In November of 1863, Charles Darwin was too ill to put pen to paper, but not too ill to work on his metaphors. In a letter dictated through his wife Emma, Darwin tried out a new image, casting nature in the role of a discerning architect:
"Fragments of rock fallen from a lofty precipice assume an infinitude of shapes—these shapes being due to the nature of the rock, the law of gravity &c—by merely selecting the well-shaped stones & rejecting the ill-shaped an architect... could make many & various noble buildings."
In a recent short piece for Nautilus, I described two metaphors that Darwin used in developing his theory of evolution. A first was the well-known "natural selection" metaphor, in which nature is likened to a farmer who looks over his flock and breeds only those animals with desirable traits. As these selected traits take hold, new varieties emerge. A second was the less-known "wedges metaphor," in which nature is imagined as a vast field chock-full of rock wedges, each one representing a different species. As shocks are transmitted through the field, ill-fitting wedges pop out and well-fitting ones remain in place.
Darwin's architect metaphor, sketched in the 1863 letter, blends elements of these earlier two. Central to the natural selection metaphor is the idea of some agency that "selects" among varieties. Central to the wedges metaphor is a vivid—if inhuman—geological scene. The architect metaphor takes a geological scene and enlivens it with a human agent.

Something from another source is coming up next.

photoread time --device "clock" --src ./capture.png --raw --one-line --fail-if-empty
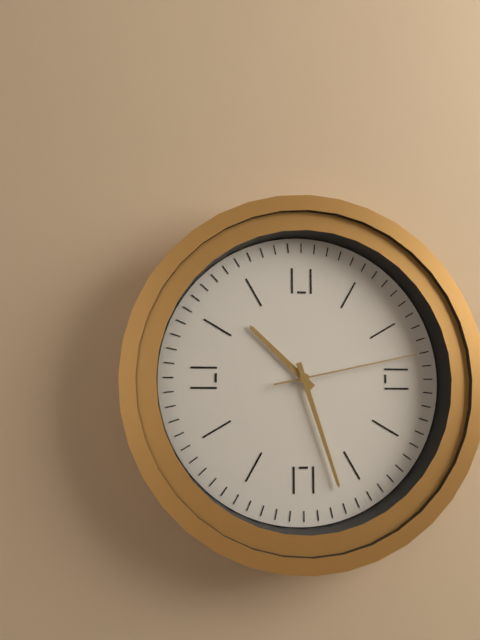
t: 10:27:13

Why so many metaphors? Darwin is not just toggling between evocative images on a whim. Each comparison foregrounds a different aspect of the evolutionary process. The natural selection metaphor underscores the idea that certain traits will spread and stabilize as if some intelligence had selected them. The wedges metaphor foregrounds the tight economy of nature, the idea that there is limited space in which all of nature's luxuriance must fit. The architect metaphor highlights the idea that traits are generated in a chaotic process, new forms and features tumbling forth all the time.
The architect metaphor also does something else. Darwin notes this special something in his 1868 book, The Variation of Animals and Plants Under Domestication, in which he elaborates the architect metaphor:
"If our architect succeeded in rearing a noble edifice, using the rough wedge-shaped fragments for the arches, the longer stones for the lintels, and so forth, we should admire his skill even in a higher degree than if he had used stones shaped for the purpose."
A noble edifice emerging from a pile of scree—this would be quite impressive indeed. The field of wedges and the homely breeder are explanatory, but they do not exactly spark awe. Darwin's architect metaphor, on the other hand, urges us to view every species with wonder.
1. The letter was was written to Patrick Matthew, a Scottish farmer who, as Darwin conceded, had hinted at the mechanism of natural selection in a 1831 book on, of all things, ship-building.
2. Both the wedges metaphor and the architect metaphor involve rocks, but the rocks represent different things in each case. In the wedges metaphor, rocks represent different species, all vying for space; in the architect metaphor, rocks represent individual traits assembled together to form species.